The results of the review were as follows:
The annual rate of active tuberculosis in patients who did not receive prophylaxis was 6.7% (range: 3.4 - 10).
The all-cause annual mortality rate in HIV-infected patients without history of tuberculosis was 10% (range: 5 - 10).
All-cause annual mortality rate in HIV-infected patients after diagnosis of active tuberculosis increased to 35% (range: 20 - 35).
The effectiveness of prophylaxis in reducing the incidence of active tuberculosis:
12-month course of isoniazid prophylaxis, 83% (range: 50 - 90);
(a) isoniazid daily for 6 months, 67% (range: 23 - 86);
(b) isoniazid twice weekly for 6 months, 75% (range: 30 - 85);
(c) isoniazid and rifampin daily for 3 months, 60% (range: 14 - 82);
(d) isoniazid, rifampin and pyrazinamide daily for 3 months, 49% (range: 0 - 76);
(e) rifampin and pyrazinamide twice weekly for 2 months, 73% (range: 30 - 85);
and (f) rifampin and pyrazinamide daily for 2 months, 82% (range: 30 - 90).
It was assumed that effectiveness lasted for 3 years, and diminished to zero after 5 years.
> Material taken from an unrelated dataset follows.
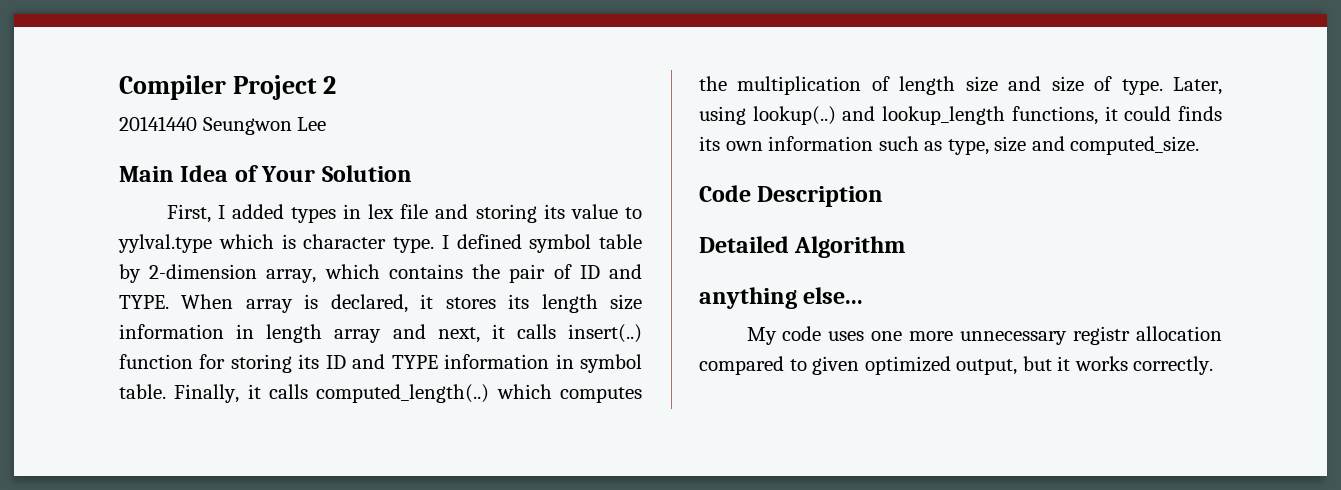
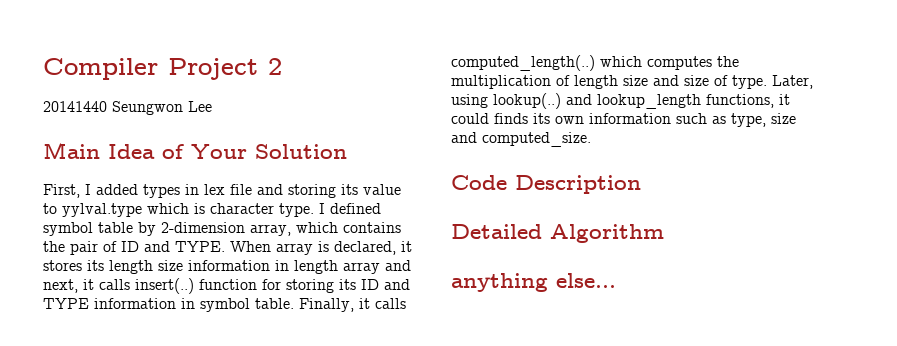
[746,326,1222,345] [699,356,1214,375] // My code uses one more unnecessary registr allocation compared to given optimized output, but it works correctly. -> (616, 280) none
The rates of mild adverse events for the 7 treatment regimes were assumed to be:
12-month course of isoniazid prophylaxis, 10.1% (range: 1 - 30);
(a) isoniazid daily for 6 months, 5.4% (range: 1 - 30);
(b) isoniazid twice weekly for 6 months, 3% (range: 1 - 30);
(c) isoniazid and rifampin daily for 3 months, 3.6% (range: 1 - 30);
(d) isoniazid, rifampin and pyrazinamide daily for 3 months, 16.9% (range: 1 - 30);
(e) rifampin and pyrazinamide twice weekly for 2 months, 3% (range: 1 - 30);
and (f) rifampin and pyrazinamide daily for 2 months, 12.5% (range: 1 - 30).
Moderate to severe adverse event rates were:
12-month course of isoniazid prophylaxis, 0.6% (range: 0 - 10);
(a) isoniazid daily for 6 months, 0.7% (range: 0 - 10);
(b) isoniazid twice weekly for 6 months, 0% (range: 0 - 10);
(c) isoniazid and rifampin daily for 3 months, 1.1% (range: 0 - 10);
(d) isoniazid, rifampin and pyrazinamide daily for 3 months, 2.8% (range: 0 - 10);
(e) rifampin and pyrazinamide twice weekly for 2 months, 0% (range: 0 - 10);
and (f) rifampin and pyrazinamide daily for 2 months, 0% (range: 0 - 10).
Finally, fatal adverse event rates were:
12-month course of isoniazid prophylaxis, 0.002% (range: 0 - 0.02);
(a) isoniazid daily for 6 months, 0.001% (range: 0 - 0.02);
(b) isoniazid twice weekly for 6 months, 0.001% (range: 0 - 0.02);
(c) isoniazid and rifampin daily for 3 months, 0.001% (range: 0 - 0.02);
(d) isoniazid, rifampin and pyrazinamide daily for 3 months, 0.001% (range: 0 - 0.02);
(e) rifampin and pyrazinamide twice weekly for 2 months, 0% (range: 0 - 0.02);
and (f) rifampin and pyrazinamide daily for 2 months, 0% (range: 0 - 0.02).
The 1-year survival rate for HIV infected patients with an episode of active tuberculosis was 65% and without an episode of active tuberculosis was 90%.
Quality-of-life value for HIV-infected patients with a CD4 count < 200 cells/mm3 and no opportunistic infections, and for patients with tuberculosis was 0.65 (range: 0.4 - 1.0) and 0.62 (range: 0.4 - 1.0).
The utility values for patients who had mild and moderate to severe adverse events were 0.5 for 1 week (0.25 for 1 month - 0.99 for 1 week) and 0.25 for 3 weeks (0.25 for 1 month - 0.99 for 1 week). These data were used as inputs to the model.